I realize normal is a subjective term. Some would even say there is no such thing as normal. For a child, there is a sense of normalcy, though.

Normal is loving your child and not treating him or her like a possession. Normal is not employing your child like hired help. Normal is not hitting your child. Normal is not making your child feel helpless and pitiful.

All I ever wanted was for us to be normal. I wanted my father to be normal. I wanted my mother to be normal. I see now that I expected too much. Moving on with my life is my only choice.
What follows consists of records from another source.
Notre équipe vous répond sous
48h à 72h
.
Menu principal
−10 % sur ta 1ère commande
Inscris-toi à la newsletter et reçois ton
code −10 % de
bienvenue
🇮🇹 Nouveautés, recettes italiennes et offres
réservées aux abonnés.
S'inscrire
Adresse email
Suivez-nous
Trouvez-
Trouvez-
On one of the last occasions my father, mother and I spoke, they chastised me for not wanting children. "When are you going to make us grandparents?" they would say. For that matter, I can recall many moments in even my early and mid-twenties when they heckled me for not having kids yet. There's no way I'd ever be responsible for bringing a new human life into this horrible world. More importantly, I'd never allow even a glimmer of a possibility that I'd treat a child as poorly as my parents treated me. That beast is in me, no matter how much I diminish it. I couldn't live with myself if I ever yelled at a child... if I ever hit a child. Yet, they could not understand why.

The sins of the father will not be repeated... not on my watch.

It ends with me.

Friday, May 10, 2013

Fumbling and stumbling.

If I've learned anything from the last week, it's that I usually fail to recognize when I'm enraged. When I'm caught up in a moment of anger, I have a hard time seeing that I'm mad. Instead, I usually feel remorse after the fact when I've calmed down. This has taught me one thing - I must learn to recognize anger as it happens, process if it is logical, then calm myself down. Here's one example...
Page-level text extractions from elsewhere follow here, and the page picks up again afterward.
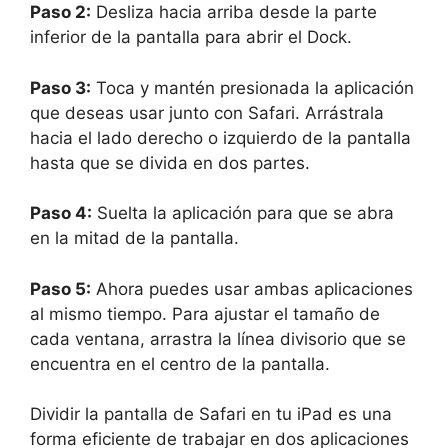
Paso 2:
Desliza hacia arriba desde la parte
inferior de la pantalla para abrir el Dock.
Paso 3:
Toca y mantén presionada la aplicación
que deseas usar junto con Safari. Arrástrala
hacia el lado derecho o izquierdo de la pantalla
hasta que se divida en dos partes.
Paso 4:
Suelta la aplicación para que se abra
en la mitad de la pantalla.
Paso 5:
Ahora puedes usar ambas aplicaciones
al mismo tiempo. Para ajustar el tamaño de
cada ventana, arrastra la línea divisorio que se
encuentra en el centro de la pantalla.
Dividir la pantalla de Safari en tu iPad es una
forma eficiente de trabajar en dos aplicaciones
Earlier this week, I went for a bike ride as I do normally. As many of my friends know, I've started to ride a bike in order to lose weight. My large size is quite hard on my bike (just as hard as the riding is on my joints, but that's another story). Needless to say, lots of things will malfunction on my bike and require regular maintenance. Take my handlebars of instance. Regularly, they will rotate downwards as I ride the bike; so much so that the break grips will pitch straight up. At that point, I can't even use the breaks because I can't reach them. It seems no matter how hard or often I tighten the handlebar joint, they'll still eventually slip and rotate. Well, I reached my breaking point this week and lost my cool. I couldn't get my allen wrench into the handlebar socket to tighten it back down. After fumbling and stumbling, all the while getting madder and madder, I finally flipped out. I was already mad before I even attempted to fix the handlebars; my ride was totally uncomfortable and both of my wrists were screaming in pain.

Now imagine this next part...

I literally ripped my shirt off, hurled my water bottle and stormed off inside my house. I left everything in my bike bag - phone, wallet, keys, everything. I finished stripping, hopped in the shower and just let it all out.

I WAS A TOTAL MESS.

The take away from all this? I let my anger get the best of me. I 'hulked' out over nothing. Instead of staying calm and getting the right size allen wrench to fix the handlebar, I probably had the wrong size. Much less, I was letting my pain and frustration manifest in a manner that's not positive. What did I have to show for acting like a jerk? Nothing. This got me to thinking. What could I do to remind myself that my anger is in control WHILE I'm actually caught up in the moment? I need some sort of visual cue to tell myself that I'm not in charge at the moment. I'm still trying to decide what to use in order to cue myself. If any of my readers have suggestions, they're totally welcomed.

On a partially related side note, I came to see that my lifelong weight problem is absolutely linked to my emotional distress. The extra weight that I carry is a physical representation of my emotional baggage. As long as carry this extra weight, the emotional baggage that I carry will continue to haunt me.

I'm a thirty year old fat guy with daddy issues. Crazy, right?